• [Instructions for the task] Search the records for the word "front" and pick out every line that has it.

Saved data entries:
▬▬▬
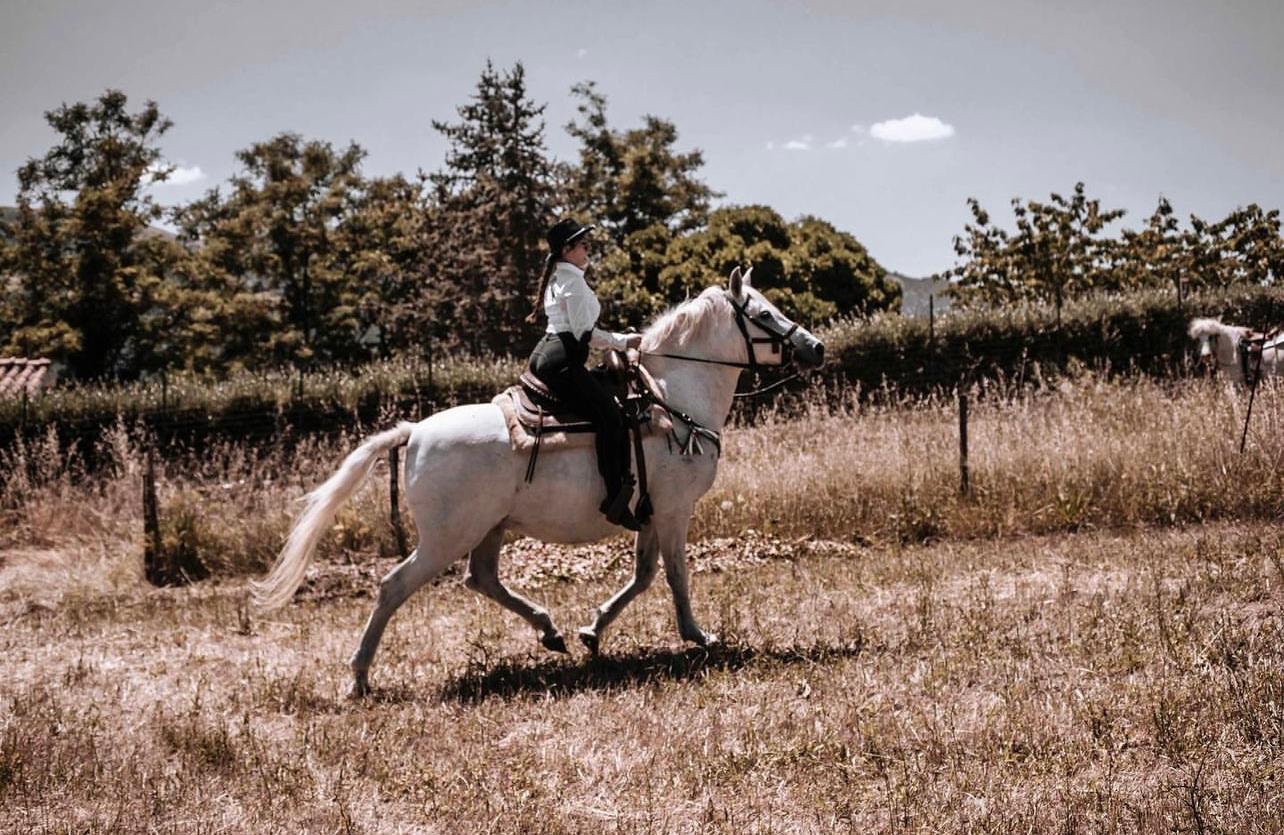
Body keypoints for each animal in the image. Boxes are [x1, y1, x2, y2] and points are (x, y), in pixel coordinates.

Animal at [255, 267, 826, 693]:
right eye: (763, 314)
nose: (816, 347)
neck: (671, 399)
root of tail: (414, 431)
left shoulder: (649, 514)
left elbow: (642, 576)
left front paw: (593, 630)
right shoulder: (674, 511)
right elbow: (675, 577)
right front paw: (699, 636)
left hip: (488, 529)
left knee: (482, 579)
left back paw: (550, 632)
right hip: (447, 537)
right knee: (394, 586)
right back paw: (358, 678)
▬▬▬
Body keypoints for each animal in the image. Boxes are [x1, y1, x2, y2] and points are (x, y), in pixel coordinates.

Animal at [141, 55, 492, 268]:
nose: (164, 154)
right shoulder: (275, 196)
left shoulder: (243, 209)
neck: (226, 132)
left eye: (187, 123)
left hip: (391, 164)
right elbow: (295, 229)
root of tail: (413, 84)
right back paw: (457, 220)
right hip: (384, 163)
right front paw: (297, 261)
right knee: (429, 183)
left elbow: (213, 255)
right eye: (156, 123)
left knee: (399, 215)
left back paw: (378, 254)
▬▬▬
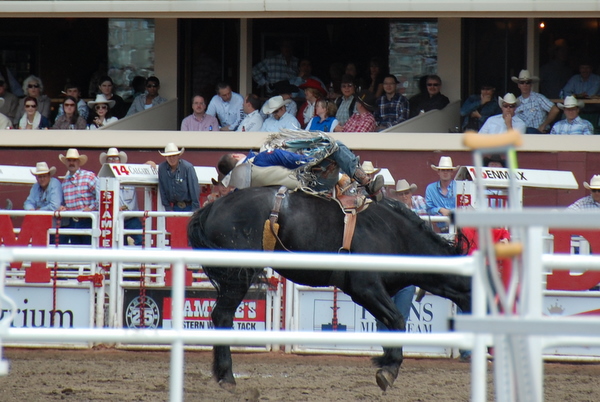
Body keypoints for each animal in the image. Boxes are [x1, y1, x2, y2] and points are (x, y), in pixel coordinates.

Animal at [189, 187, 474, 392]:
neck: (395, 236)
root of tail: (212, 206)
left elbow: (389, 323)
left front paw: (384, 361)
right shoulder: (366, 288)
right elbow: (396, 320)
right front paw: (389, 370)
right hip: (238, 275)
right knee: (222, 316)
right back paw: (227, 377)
▬▬▬
• [Finished task]
left front paw: (593, 630)
right front paw: (699, 636)
right front paw: (297, 261)
left front paw: (384, 361)
right front paw: (389, 370)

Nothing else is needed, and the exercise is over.